Fast-Decodable MIDO Codes with Large Coding Gain

TL;DR

This paper introduces a new method for constructing full-rate, full-diversity, fast-decodable MIDO space-time codes with large coding gains, applicable to various system sizes, and proves their DMT optimality.

Contribution

A novel construction method for rate-2 MIDO STBCs that are fast-decodable, have large coding gains, and are DMT-optimal, including a proof of NVD for the $4\times2$ case.

Findings

Constructed rate-2 STBCs for $4\times2$, $6\times2$, $8\times2$, $12\times2$ systems.

STBCs are fast ML-decodable with large coding gains.
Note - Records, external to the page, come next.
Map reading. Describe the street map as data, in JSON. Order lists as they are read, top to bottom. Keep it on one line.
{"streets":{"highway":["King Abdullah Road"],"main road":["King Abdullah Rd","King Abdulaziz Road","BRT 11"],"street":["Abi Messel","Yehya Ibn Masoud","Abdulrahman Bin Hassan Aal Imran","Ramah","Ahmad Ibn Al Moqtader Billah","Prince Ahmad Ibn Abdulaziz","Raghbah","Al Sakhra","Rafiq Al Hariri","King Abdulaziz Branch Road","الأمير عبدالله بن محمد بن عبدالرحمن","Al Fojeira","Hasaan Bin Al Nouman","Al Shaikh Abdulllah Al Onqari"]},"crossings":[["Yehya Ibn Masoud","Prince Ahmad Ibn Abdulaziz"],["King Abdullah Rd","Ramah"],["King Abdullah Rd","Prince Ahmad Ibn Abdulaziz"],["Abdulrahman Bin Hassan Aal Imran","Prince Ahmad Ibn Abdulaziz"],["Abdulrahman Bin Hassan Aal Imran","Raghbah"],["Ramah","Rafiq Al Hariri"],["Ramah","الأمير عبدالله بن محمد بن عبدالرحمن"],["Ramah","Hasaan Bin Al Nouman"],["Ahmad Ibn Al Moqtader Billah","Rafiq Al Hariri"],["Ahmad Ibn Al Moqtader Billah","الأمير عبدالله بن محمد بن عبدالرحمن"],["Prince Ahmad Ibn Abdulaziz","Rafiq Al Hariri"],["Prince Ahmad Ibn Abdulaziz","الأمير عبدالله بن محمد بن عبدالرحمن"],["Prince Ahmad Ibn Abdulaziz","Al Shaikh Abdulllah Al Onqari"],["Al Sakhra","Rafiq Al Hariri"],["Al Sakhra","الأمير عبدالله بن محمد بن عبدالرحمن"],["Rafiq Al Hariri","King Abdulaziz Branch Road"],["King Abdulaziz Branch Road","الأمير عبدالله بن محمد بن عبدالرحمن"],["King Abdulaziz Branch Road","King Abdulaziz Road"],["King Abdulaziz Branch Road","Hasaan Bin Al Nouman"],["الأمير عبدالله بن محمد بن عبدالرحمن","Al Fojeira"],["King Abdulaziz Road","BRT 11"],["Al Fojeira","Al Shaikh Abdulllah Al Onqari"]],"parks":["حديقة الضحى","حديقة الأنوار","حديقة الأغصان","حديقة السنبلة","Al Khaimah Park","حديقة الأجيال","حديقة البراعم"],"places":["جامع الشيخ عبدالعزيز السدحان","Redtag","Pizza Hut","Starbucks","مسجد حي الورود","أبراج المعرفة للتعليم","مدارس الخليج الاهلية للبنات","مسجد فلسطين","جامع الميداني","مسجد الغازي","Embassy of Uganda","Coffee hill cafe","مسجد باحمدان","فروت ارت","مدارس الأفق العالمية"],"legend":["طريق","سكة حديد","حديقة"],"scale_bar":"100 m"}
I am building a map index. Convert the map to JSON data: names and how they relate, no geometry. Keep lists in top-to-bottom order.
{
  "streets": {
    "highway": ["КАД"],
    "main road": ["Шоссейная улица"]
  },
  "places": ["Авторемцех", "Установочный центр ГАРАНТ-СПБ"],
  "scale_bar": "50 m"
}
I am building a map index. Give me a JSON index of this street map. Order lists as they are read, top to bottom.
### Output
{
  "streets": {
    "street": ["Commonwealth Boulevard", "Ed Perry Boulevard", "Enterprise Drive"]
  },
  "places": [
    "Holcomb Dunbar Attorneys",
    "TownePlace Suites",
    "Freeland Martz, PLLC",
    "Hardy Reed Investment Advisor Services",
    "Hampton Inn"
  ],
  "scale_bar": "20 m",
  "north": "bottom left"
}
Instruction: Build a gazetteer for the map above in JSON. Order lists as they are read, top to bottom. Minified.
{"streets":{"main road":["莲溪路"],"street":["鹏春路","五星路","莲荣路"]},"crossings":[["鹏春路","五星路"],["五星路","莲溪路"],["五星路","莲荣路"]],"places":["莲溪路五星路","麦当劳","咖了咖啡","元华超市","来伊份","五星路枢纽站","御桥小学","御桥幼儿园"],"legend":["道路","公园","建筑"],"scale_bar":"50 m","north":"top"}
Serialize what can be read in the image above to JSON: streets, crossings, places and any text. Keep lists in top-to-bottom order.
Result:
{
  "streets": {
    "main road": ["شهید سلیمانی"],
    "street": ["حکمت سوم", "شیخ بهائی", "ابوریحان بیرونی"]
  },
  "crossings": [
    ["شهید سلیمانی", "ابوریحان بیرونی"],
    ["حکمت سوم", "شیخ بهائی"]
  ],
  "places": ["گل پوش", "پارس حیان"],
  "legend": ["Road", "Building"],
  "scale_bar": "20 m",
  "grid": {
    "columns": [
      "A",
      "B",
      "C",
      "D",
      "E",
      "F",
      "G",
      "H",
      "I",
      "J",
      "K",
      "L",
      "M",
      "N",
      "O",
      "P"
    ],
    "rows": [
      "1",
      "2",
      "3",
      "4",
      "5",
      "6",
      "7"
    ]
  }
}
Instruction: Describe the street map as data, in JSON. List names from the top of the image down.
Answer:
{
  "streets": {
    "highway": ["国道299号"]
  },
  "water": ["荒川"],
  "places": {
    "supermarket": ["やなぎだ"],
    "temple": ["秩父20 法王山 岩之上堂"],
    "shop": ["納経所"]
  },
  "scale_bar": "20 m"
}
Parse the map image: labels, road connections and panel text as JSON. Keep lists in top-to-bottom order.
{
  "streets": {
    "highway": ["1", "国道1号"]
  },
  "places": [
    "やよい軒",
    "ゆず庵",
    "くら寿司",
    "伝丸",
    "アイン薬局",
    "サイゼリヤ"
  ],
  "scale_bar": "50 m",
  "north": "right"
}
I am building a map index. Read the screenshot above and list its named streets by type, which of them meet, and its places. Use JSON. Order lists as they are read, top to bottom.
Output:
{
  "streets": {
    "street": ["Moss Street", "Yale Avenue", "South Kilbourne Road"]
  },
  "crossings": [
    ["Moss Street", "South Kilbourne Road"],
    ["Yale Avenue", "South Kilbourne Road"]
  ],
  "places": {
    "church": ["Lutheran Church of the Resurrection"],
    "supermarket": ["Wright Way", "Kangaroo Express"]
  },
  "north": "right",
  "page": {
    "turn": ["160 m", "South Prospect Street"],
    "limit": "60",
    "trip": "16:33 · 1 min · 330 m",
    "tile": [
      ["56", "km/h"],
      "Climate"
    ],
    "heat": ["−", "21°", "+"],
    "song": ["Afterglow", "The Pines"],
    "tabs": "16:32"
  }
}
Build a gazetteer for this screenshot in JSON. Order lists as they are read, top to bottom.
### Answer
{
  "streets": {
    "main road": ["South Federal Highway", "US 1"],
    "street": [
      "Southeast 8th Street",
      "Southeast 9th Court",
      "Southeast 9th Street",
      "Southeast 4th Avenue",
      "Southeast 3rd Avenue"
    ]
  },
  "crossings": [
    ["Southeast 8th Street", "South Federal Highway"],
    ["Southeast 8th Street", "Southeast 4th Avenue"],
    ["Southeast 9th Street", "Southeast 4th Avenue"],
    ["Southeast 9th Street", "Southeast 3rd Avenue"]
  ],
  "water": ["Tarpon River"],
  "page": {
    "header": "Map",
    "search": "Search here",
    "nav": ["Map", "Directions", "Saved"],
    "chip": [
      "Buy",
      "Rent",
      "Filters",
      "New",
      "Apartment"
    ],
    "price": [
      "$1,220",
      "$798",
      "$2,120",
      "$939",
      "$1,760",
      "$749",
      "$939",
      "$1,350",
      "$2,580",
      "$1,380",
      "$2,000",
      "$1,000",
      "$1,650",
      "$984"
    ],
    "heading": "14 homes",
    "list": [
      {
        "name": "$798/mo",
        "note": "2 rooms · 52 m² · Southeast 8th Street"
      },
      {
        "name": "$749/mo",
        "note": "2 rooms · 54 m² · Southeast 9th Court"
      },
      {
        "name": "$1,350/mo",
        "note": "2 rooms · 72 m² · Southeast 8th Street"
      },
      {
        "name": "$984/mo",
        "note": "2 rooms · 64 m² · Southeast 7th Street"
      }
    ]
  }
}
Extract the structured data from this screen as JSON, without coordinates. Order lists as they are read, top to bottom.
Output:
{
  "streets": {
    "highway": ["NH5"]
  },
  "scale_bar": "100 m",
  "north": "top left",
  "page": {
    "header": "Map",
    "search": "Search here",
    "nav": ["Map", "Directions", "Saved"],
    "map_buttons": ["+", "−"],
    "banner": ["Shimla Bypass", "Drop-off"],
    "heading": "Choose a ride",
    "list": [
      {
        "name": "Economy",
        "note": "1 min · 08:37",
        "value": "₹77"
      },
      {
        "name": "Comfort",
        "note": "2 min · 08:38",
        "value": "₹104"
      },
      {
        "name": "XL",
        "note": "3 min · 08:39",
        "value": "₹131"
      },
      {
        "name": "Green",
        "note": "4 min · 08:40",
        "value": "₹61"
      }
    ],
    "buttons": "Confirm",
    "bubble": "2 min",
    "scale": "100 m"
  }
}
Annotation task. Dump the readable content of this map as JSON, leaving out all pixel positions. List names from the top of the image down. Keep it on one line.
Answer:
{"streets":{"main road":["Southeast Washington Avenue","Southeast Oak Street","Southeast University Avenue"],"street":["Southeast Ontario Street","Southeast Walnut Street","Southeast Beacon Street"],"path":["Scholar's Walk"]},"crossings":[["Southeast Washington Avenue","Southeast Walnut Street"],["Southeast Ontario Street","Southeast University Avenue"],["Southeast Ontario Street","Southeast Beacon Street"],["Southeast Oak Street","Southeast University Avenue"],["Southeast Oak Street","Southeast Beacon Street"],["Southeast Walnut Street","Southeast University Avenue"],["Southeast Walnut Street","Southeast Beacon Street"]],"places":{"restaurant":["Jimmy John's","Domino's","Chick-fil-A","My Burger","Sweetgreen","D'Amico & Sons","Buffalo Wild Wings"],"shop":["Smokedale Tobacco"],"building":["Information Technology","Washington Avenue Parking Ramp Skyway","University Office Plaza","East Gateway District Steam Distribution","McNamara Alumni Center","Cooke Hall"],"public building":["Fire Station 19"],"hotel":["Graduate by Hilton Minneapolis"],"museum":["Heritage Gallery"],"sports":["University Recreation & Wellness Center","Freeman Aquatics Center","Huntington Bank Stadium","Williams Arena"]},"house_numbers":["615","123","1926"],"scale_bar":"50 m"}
Proved NVD property and DMT optimality for the $4\times2$ system.

Abstract

In this paper, a new method is proposed to obtain full-diversity, rate-2 (rate of 2 complex symbols per channel use) space-time block codes (STBCs) that are full-rate for multiple input, double output (MIDO) systems. Using this method, rate-2 STBCs for $4\times2$, $6 \times 2$, $8\times2$ and $12 \times 2$ systems are constructed and these STBCs are fast ML-decodable, have large coding gains, and STBC-schemes consisting of these STBCs have a non-vanishing determinant (NVD) so that they are DMT-optimal for their respective MIDO systems. It is also shown that the SR-code [R. Vehkalahti, C. Hollanti, and F. Oggier, "Fast-Decodable Asymmetric Space-Time Codes from Division Algebras," IEEE Trans. Inf. Theory, Apr. 2012] for the $4\times2$ system, which has the lowest ML-decoding complexity among known rate-2 STBCs for the $4\times2$ MIDO system with a large coding gain for 4-/16-QAM, has the same algebraic structure as the STBC constructed in this paper for the $4\times2$ system. This also settles in positive a previous conjecture that the STBC-scheme that is based on the SR-code has the NVD property and hence is DMT-optimal for the $4\times2$ system.